Assignment: Only one stretch of the data is wanted: the line containing "Figure 2 . Overview", the line containing "TH-IR and pericellular", and every line between them, copied exactly.
[Opening Data section section]
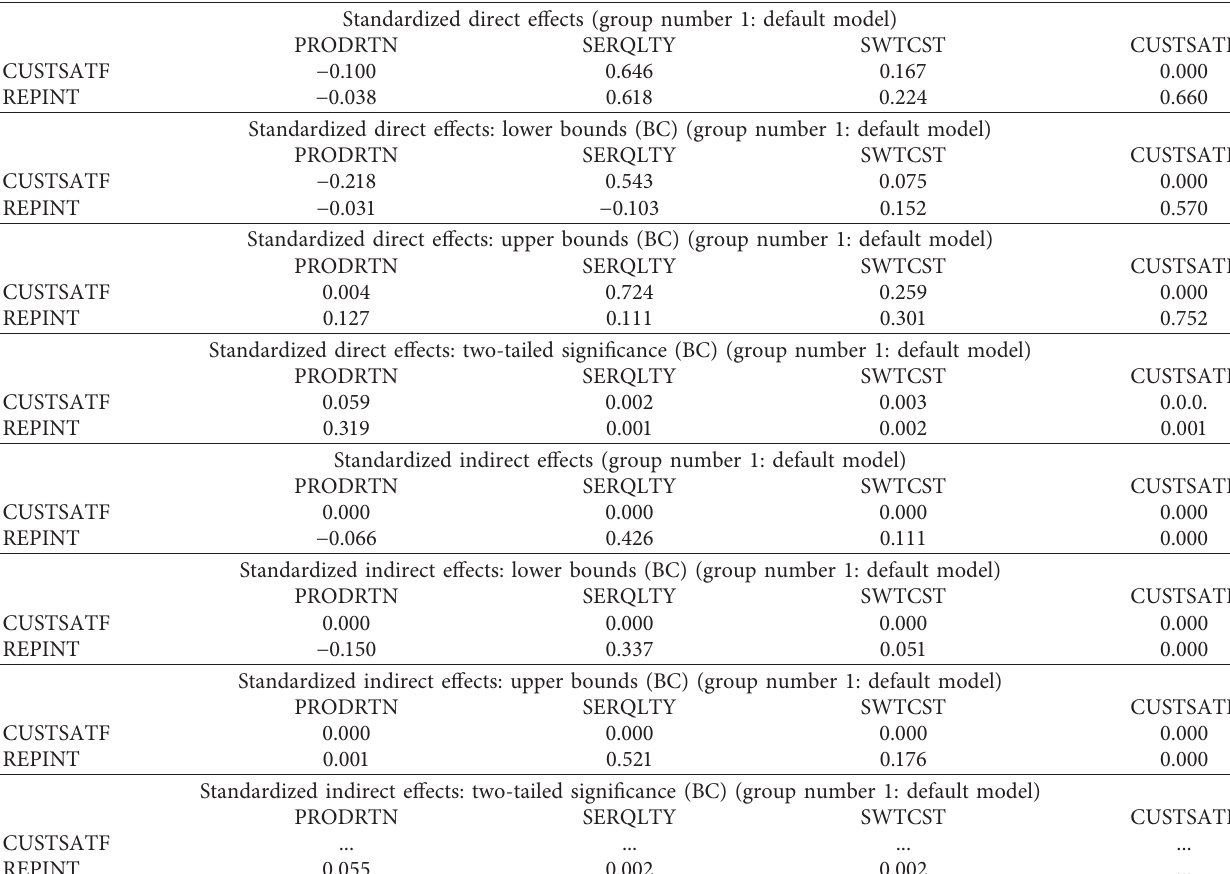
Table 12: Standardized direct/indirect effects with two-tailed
[Closing Data section section]
[Opening Data section section]
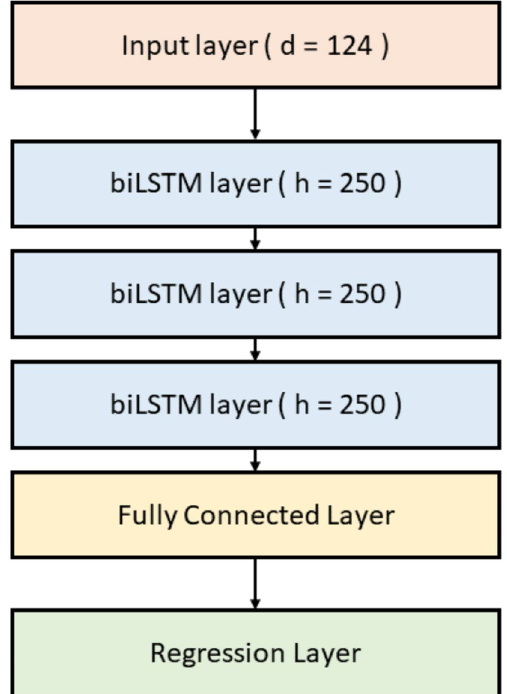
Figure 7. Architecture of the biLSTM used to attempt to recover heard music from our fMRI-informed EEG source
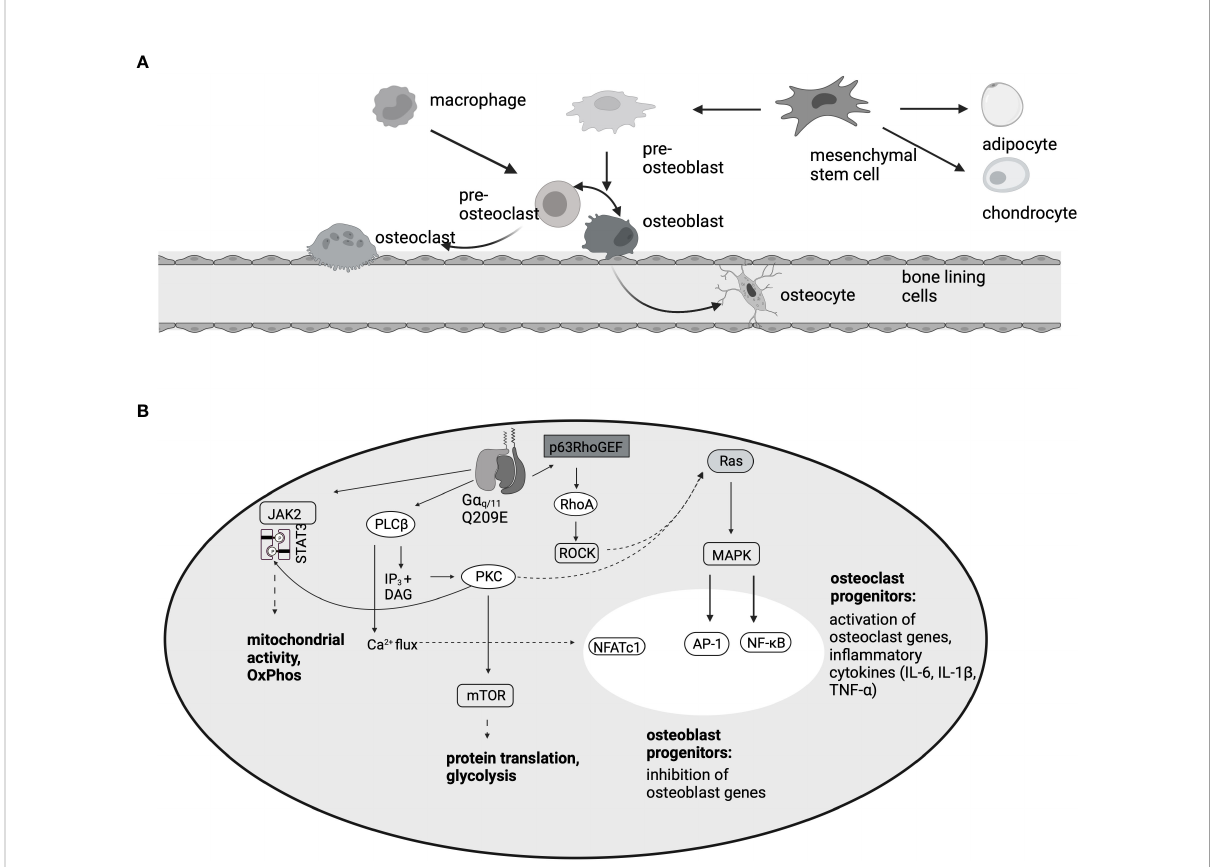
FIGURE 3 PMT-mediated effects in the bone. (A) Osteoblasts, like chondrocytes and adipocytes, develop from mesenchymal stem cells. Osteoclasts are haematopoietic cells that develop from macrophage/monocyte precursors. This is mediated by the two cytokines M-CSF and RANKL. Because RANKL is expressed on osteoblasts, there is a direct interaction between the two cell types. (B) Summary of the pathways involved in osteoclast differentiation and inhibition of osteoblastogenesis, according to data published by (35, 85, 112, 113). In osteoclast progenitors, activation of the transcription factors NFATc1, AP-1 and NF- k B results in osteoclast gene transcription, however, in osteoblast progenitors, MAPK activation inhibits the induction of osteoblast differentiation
[Closing Data section section]
[Opening Data section section]
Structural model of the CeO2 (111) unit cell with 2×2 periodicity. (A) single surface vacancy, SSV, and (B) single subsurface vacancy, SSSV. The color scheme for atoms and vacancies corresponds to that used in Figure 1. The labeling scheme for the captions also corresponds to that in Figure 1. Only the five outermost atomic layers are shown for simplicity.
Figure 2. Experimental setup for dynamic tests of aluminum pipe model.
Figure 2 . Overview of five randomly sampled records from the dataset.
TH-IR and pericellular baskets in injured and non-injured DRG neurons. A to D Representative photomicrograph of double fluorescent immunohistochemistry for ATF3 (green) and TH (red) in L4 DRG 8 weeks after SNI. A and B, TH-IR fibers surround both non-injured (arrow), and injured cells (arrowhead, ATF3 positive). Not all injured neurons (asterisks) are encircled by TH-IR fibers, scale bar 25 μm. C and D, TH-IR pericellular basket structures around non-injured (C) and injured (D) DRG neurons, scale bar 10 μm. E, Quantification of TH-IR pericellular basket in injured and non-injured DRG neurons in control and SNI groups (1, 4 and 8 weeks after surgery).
[Closing Data section section]
Answer to the exercise:
Figure 2 . Overview of five randomly sampled records from the dataset.
TH-IR and pericellular baskets in injured and non-injured DRG neurons. A to D Representative photomicrograph of double fluorescent immunohistochemistry for ATF3 (green) and TH (red) in L4 DRG 8 weeks after SNI. A and B, TH-IR fibers surround both non-injured (arrow), and injured cells (arrowhead, ATF3 positive). Not all injured neurons (asterisks) are encircled by TH-IR fibers, scale bar 25 μm. C and D, TH-IR pericellular basket structures around non-injured (C) and injured (D) DRG neurons, scale bar 10 μm. E, Quantification of TH-IR pericellular basket in injured and non-injured DRG neurons in control and SNI groups (1, 4 and 8 weeks after surgery).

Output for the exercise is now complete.